By Elaine Fenard Partner & Chief Operating Officer, Europe and U.S., Spatality | October 28, 2008

As the world of spa continues to grow in an attempt to catch up with demand, spa developers throughout the world have realized the importance of creating a true point of differentiation, and nowhere is this more apparent than in the design and programming of the facility itself.

While it's true that unique spa treatments, compelling packages and snazzy marketing all help to create market separation, it is the physical spa itself that holds one of the real keys to creating a memorable experience for guests (the other key being service excellence). But it's much easier said than done. To ensure the long-term success of a spa, one also must ensure that a spa's design and programming is based on functionality to ensure maximum productivity. It's a classic case of art-meets-science.
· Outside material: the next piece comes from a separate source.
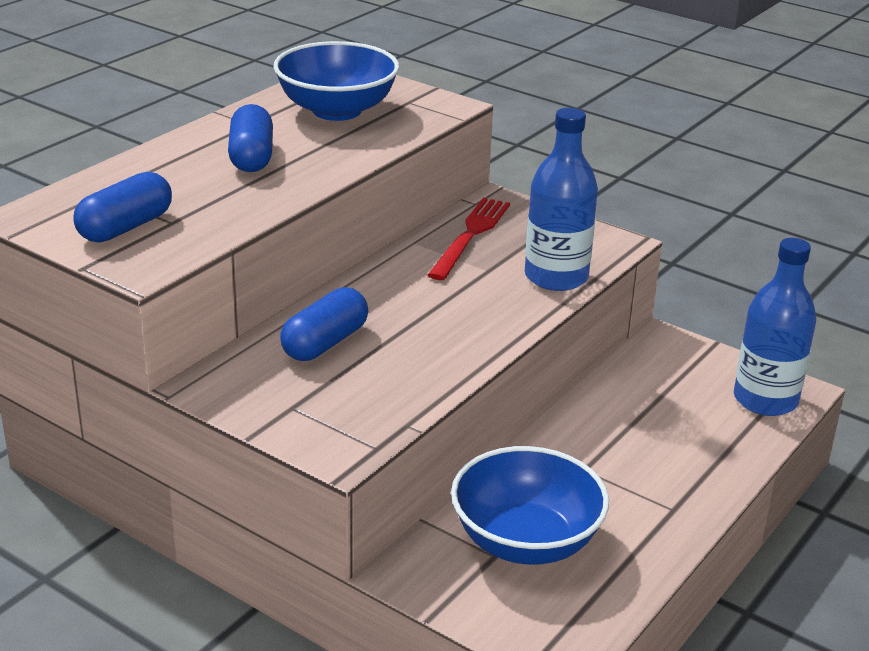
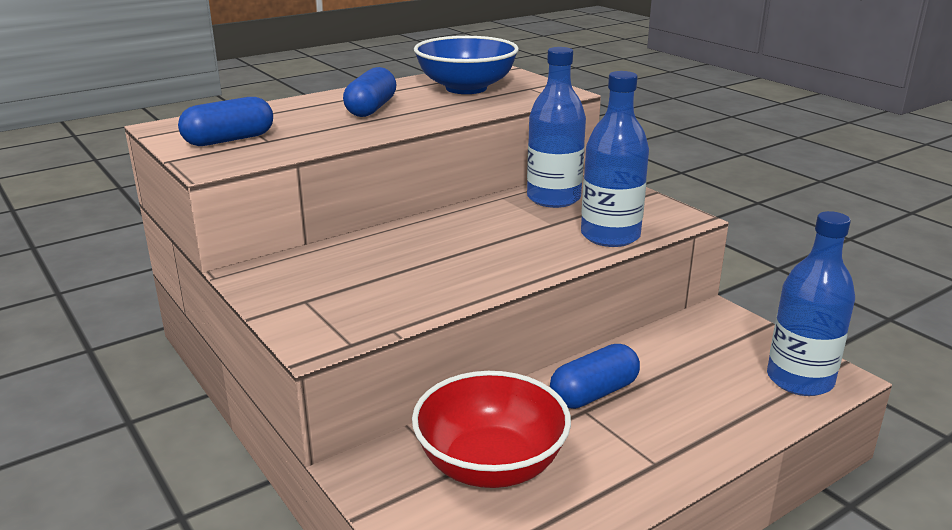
camera: 20 degrees right, 5 degrees down
blue capsule [280,287,368,361] -> blue capsule moved to [550,344,640,409]
red fork [428,198,510,280] -> blue bottle [527,47,586,208]
blue bowl [451,446,609,565] -> red bowl [412,371,571,488]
The ultimate goal of spa design and programming is to create an environment that not only keeps guests at the spa for a longer period, but also drives them to come back for a second, third and eventually ongoing experience. Smith Travel 2007 research on the luxury spa market shows that a well executed hotel spa increases occupancy and rate, thereby increasing the value of the asset. But of course, the spa must be designed to take advantage of these notions. And this begs the question, where to begin? The answer: develop a plan.

The Road Map

Think of your plan as a road map. In the same way you wouldn't plan an extended road trip without a map, spa design and programming should not begin without a plan. How many people do you expect to experience your spa? What is your market situation? Where will you draw from? How much of your spa revenue will come from in-house guests versus local guests? What is the optimum number of treatment rooms to ensure that you are ready to service the demand while minimizing empty-room hours? All of these questions and more should be answered in a well-prepared spa market research and feasibility study. A strong market research report will provide you with the essential information to define the structure and eventual positioning of your spa. It also will help you determine an optimal site, your competitive set and proposed budget and detailed financial forecast. Only after you have determined the business case for the spa should you focus on architectural strategies. Without it, you are simply building in the dark.